__Assigned task 1__
Repeat the TCP_CORK post from "To combat that, TCP/IP" to "header + body?", swapping "game server" for "chat server".
__Assigned task 2__
Answer these questions from the TCP_CORK post:
(a) Who proposed the algorithm to reduce small packets on the network, and in which decade?
(b) What does TCP_NODELAY disable?
(c) Until what point does TCP_CORK delay TCP packet transmission?
__Assigned task 3__
Does each statement agree with the TCP_CORK post? Answer yes or no and quote the deciding words.
(a) TCP_CORK is available on every system that offers BSD sockets.
(b) Sending data byte-by-byte caused TCP to emit 40-byte packets carrying 1 byte of data.
(c) TCP_CORK behaves the same way as TCP_NODELAY.

"Every time I see someone using TCP_NODELAY, I ask: Have you met its misunderstood cousin TCP_CORK?"
– A Network Programmer Who Knows

In this post, I'm diving head-first into one of the lesser-known (but incredibly powerful) socket options in Linux: TCP_CORK. This is the kind of option you only learn about if you've stared at strace logs at 3 AM, trying to shave milliseconds off a TCP stream, or you've been burned by partial frame sends from glibc's write().

If you're the kind of person who enjoys memory-mapped files, splice(2), zero-copy TCP, or hacking the Linux TCP stack for fun – then oh boy, TCP_CORK is for you.

TL;DR;

  • TCP_CORK is a socket option specific to Linux.
  • It allows you to delay TCP packet transmission until you send enough data to fill a maximum-sized segment (MSS).
  • It's a cousin of TCP_NODELAY, but with the opposite behavior.
  • It's essential for high-performance network servers, static file servers, and anything needing write coalescing.
  • Think of it as manual Nagle – but better.

Historical Context

To understand TCP_CORK, we must wind the clock back to the early days of TCP and Nagle's algorithm.

In the 1980s, John Nagle proposed an algorithm to reduce the number of small packets (tinygrams) on the network. He observed that many TCP applications were sending data byte-by-byte (think printf() in a loop), causing TCP to emit many 40-byte packets with only 1 byte of data.

Enter: TCP_NODELAY

To combat that, TCP/IP stacks introduced Nagle's algorithm, which tries to batch small writes until an ACK comes back. But sometimes, you want to send data immediately – say, a game server or trading app. So BSD sockets gave us TCP_NODELAY, which disables Nagle's buffering.

Problem solved?

Not quite.

Now Enter: TCP_CORK (Linux-only)

The Linux kernel team saw a better way. What if you could intentionally delay sending packets until you knew the data was "done" – like when you're building an HTTP header + body?

That's the purpose of TCP_CORK.

__Supplied entries__
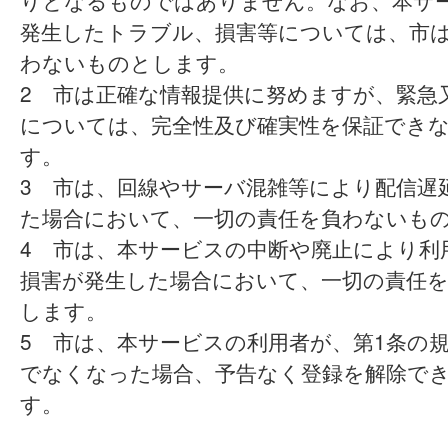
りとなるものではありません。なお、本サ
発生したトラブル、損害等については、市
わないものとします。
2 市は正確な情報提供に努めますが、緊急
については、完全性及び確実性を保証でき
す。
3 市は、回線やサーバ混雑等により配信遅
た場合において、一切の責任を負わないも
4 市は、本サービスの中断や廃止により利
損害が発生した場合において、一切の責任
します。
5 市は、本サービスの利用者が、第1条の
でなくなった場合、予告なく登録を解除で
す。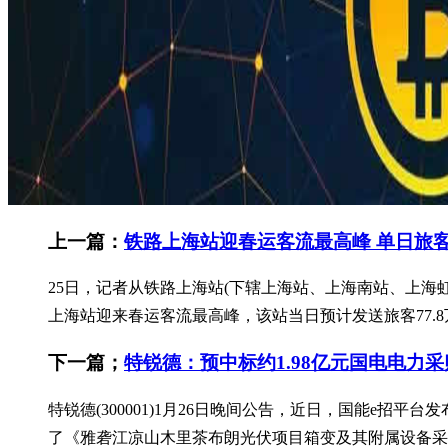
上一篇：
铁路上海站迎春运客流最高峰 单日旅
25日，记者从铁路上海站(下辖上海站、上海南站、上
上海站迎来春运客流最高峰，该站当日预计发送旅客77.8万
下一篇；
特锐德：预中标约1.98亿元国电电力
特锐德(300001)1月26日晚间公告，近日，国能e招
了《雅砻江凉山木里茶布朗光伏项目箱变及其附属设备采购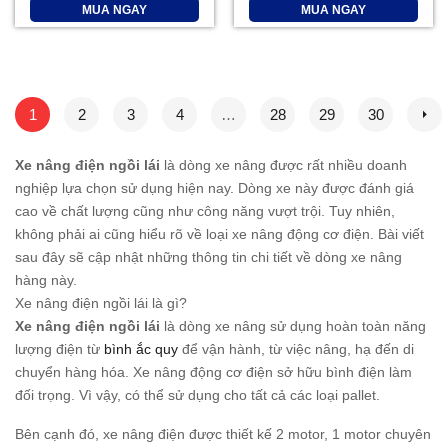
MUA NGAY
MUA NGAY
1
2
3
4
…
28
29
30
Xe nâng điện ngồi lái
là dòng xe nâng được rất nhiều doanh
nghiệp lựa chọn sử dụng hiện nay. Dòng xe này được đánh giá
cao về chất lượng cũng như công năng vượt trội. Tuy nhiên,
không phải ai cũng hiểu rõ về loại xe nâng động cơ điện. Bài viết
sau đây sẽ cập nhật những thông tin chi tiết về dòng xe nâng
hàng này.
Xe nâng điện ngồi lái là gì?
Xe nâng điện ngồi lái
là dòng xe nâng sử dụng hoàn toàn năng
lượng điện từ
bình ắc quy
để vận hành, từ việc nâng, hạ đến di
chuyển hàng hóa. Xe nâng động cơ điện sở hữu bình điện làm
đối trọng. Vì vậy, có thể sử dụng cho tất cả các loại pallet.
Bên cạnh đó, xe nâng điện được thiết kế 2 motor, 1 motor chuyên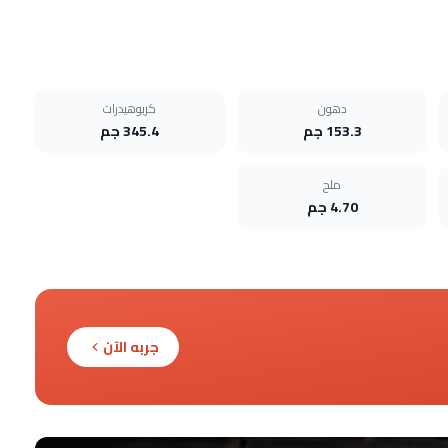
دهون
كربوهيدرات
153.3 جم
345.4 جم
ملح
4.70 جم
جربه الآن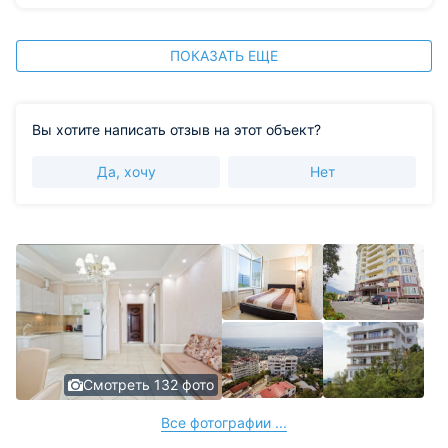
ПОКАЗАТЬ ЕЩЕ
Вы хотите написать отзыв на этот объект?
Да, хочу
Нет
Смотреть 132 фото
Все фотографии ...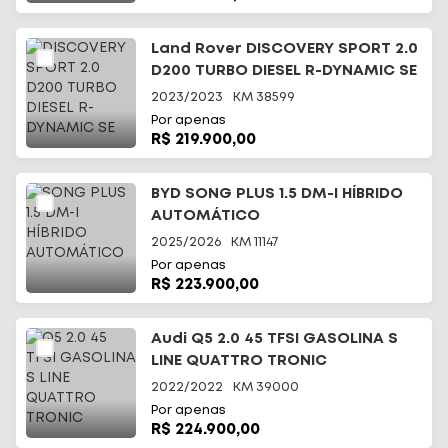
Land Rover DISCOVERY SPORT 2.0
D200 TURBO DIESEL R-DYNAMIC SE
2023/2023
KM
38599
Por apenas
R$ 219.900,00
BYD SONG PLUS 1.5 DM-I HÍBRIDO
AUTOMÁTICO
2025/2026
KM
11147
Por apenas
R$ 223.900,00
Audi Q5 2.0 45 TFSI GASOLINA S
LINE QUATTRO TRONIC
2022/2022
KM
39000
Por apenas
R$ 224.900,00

__Written answer 1__
To combat that, TCP/IP stacks introduced Nagle's algorithm, which tries to batch small writes until an ACK comes back. But sometimes, you want to send data immediately – say, a chat server or trading app. So BSD sockets gave us TCP_NODELAY, which disables Nagle's buffering.

Problem solved?

Not quite.

Now Enter: TCP_CORK (Linux-only)

The Linux kernel team saw a better way. What if you could intentionally delay sending packets until you knew the data was "done" – like when you're building an HTTP header + body?

__Written answer 2__
(a) John Nagle, in the 1980s.
(b) Nagle's buffering.
(c) Until enough data has been sent to fill a maximum-sized segment (MSS).

__Written answer 3__
(a) No: "TCP_CORK is a socket option specific to Linux."
(b) Yes: "causing TCP to emit many 40-byte packets with only 1 byte of data."
(c) No: "It's a cousin of TCP_NODELAY, but with the opposite behavior."